A few weeks ago now, after my last exam, I was just finishing Quidditch training when I overheard someone mention something about a tea cup in Worcester. If you’ve seen my last blog or bio, you will know that I live in that strange-sounding and un-sayable for many Americans, city. Being nosey, I asked what she was talking about and found out that it was the Tea Cup Quidditch tournament which I had never heard of and it was taking place just up the road from home.
Unfortunately, the signup date was already passed and none of the Leicester team were going but seeing as it was right on my doorstep, I really wanted to go, and thought I would enquire about snitching.
In Harry Potter the snitch is a small flying ball which the seekers try to catch in order to gain 150 points which usually wins the game. Since us muggles don’t have access to any flying snitches we have to improvise and someone impartial runs round with a yellow football sock containing a tennis ball hanging out of their shorts which must be grabbed for the team to win. In the past, the snitch carrier was allowed anywhere and could do almost anything to escape the seekers. This meant that they could be seen up trees or scaling walls, with water balloons or disguise. More recently though, because Quidditch, perhaps deservingly, wasn’t being taken seriously by the sporting world, the snitch now must remain on pitch. (and there is even talk of changing the name in an attempt to make the game less Harry Potter related; name suggestions in the comments section please!)

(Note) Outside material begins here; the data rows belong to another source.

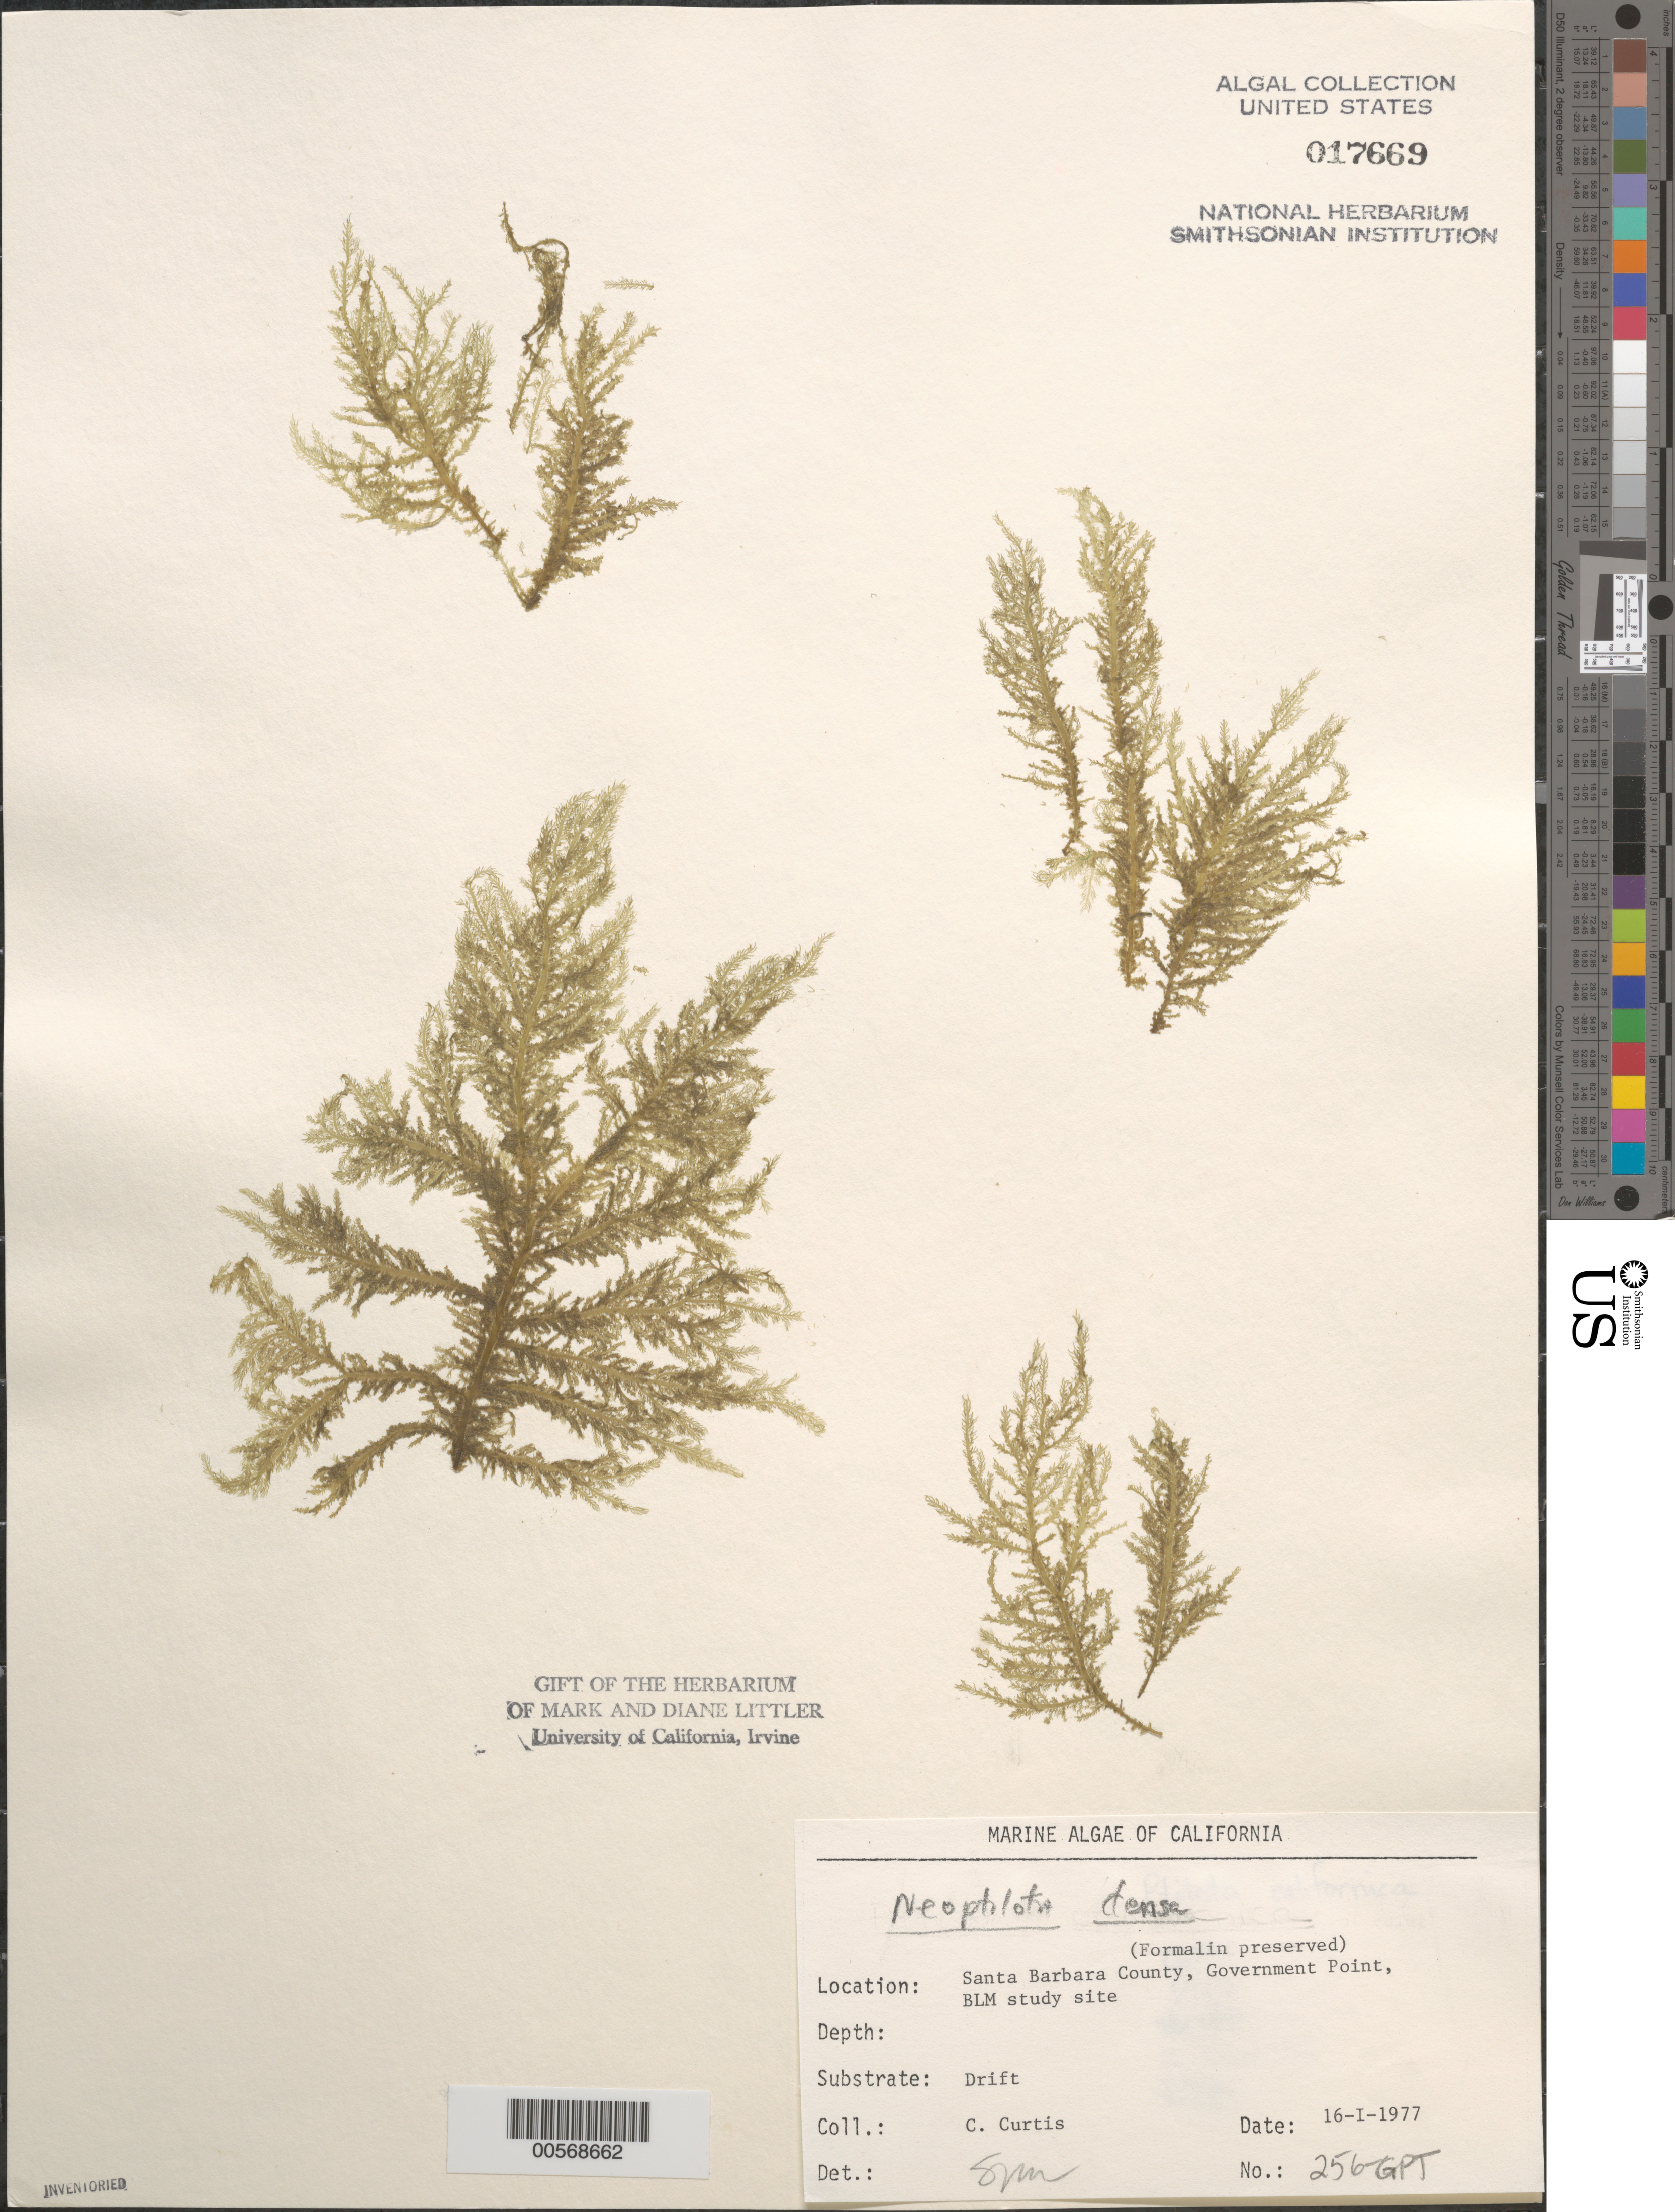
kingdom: Plantae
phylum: Rhodophyta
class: Florideophyceae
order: Ceramiales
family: Wrangeliaceae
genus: Ptilota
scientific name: Ptilota densa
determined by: Algae name updating Project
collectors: C. Curtis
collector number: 256-gpt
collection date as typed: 16 Jan 1977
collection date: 1977-01-16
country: United States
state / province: California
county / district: Santa Barbara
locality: Government Point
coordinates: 34 26'31"N, 120 24'06"W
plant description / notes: BLM-SOCALBIGHT Rocky Intertidal Survey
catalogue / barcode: US 17669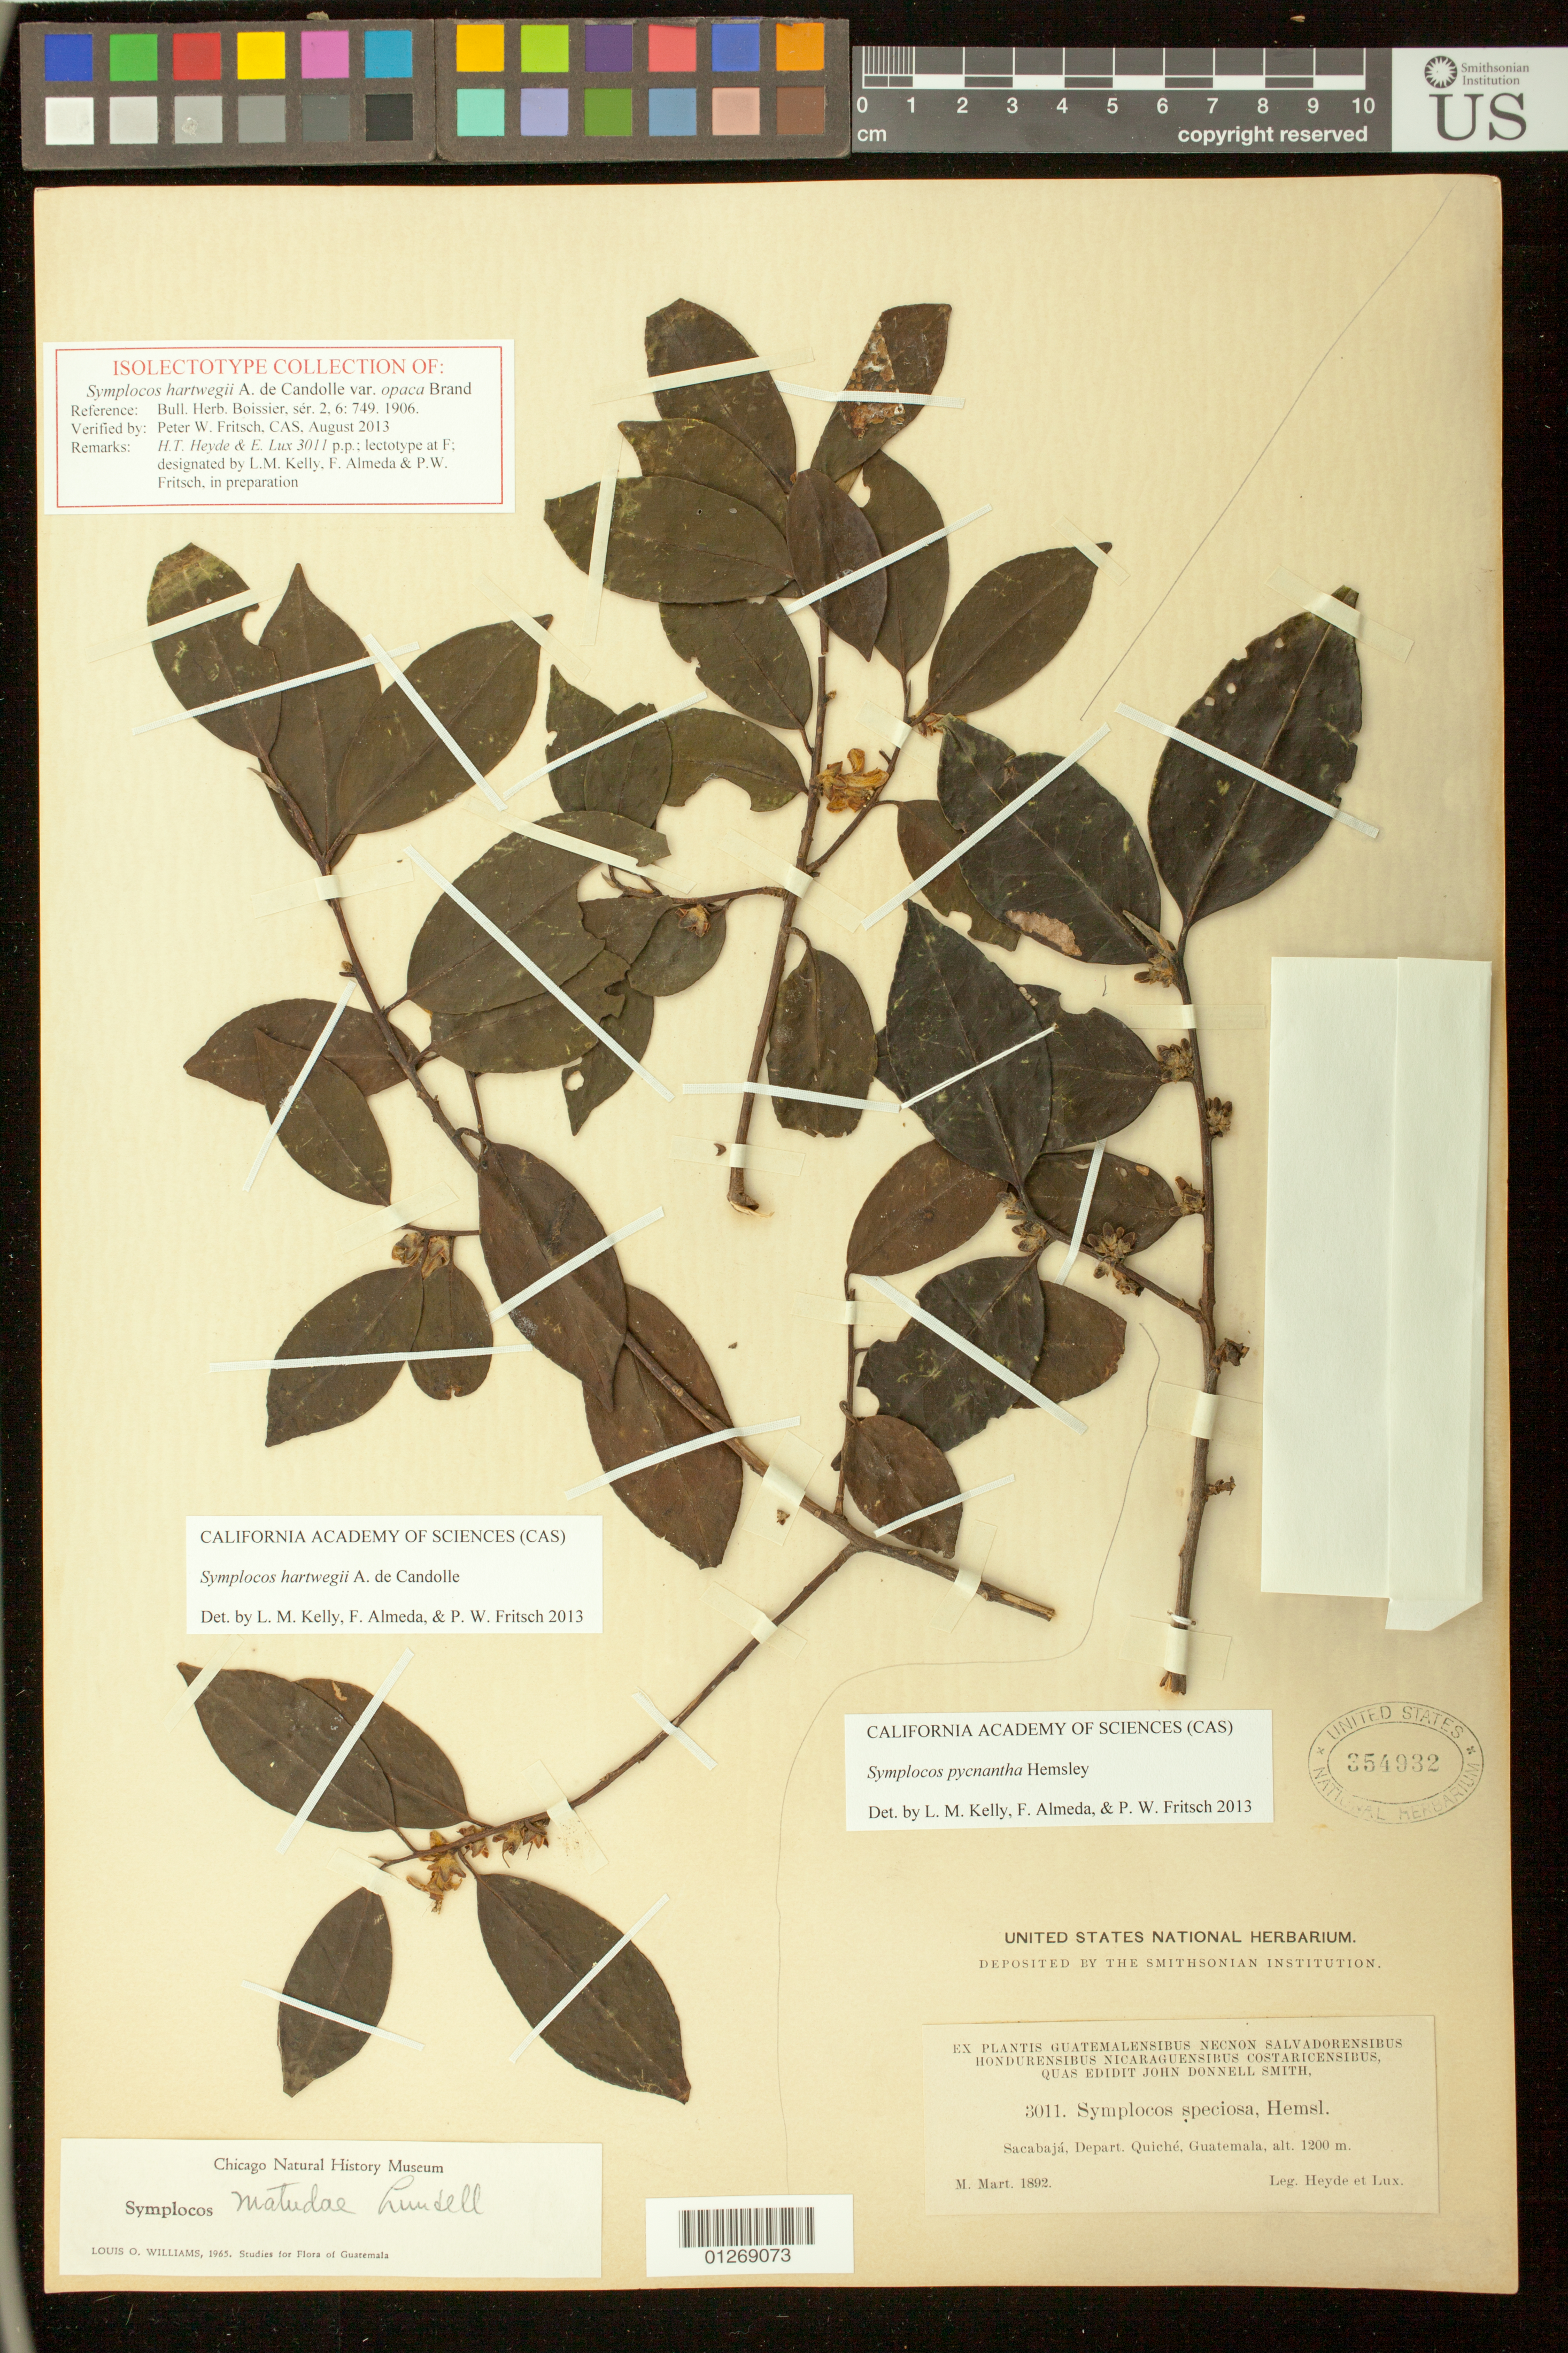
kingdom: Plantae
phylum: Tracheophyta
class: Magnoliopsida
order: Ericales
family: Symplocaceae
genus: Symplocos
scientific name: Symplocos hartwegii var. opaca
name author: Brand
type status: Type Collection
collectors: E. T. Heyde & E. Lux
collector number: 3011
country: Guatemala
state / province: El Quiché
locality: Sacabajá, Depart. Quiché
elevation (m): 1200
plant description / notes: Annotated as isolectotype collection "in preparation" by L.M. Kelly et al. (2013). As annotated, specimen represents a mixed collection, with only one element (of 2) on sheet representing the isolectotype collection.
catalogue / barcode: US 354932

So after speaking to the tournament director, Luke, I was to be the snitch for the Tea Cup. The first day, which I couldn’t go to, was a training day for the teams to get to know each other, and the people who hadn’t played before to learnt the rules. On the second day each of the three teams played each other twice, with the referees coming from the third team. I snitched all six games and by the end of it I was knackered. Quidditch is full contact but you have to keep one hand on the broom. As snitch you use both hands to shove, tackle and run away from both teams’ seekers.
The day ended with two wins for each team – a three way tie. When this happens in Quidditch, the order is decided by the score or quaffle point difference (QPD) followed by number of snitch catches etc. until the winner is found. However, at the cup presentation the Tournament director, Luke, spoke about how the teams were very even and so he called it draw until next year’s Tea Cup II which he promised would be bigger and better with the addition of a festival on the Saturday. Luke went on to say the cup needed to be given to someone and as someone who had played all 6 games, (and technically lost every game because the snitch always gets caught eventually) I was given the Tea Cup and proclaimed winner. So there it is folks – how to win a Quidditch Tournament!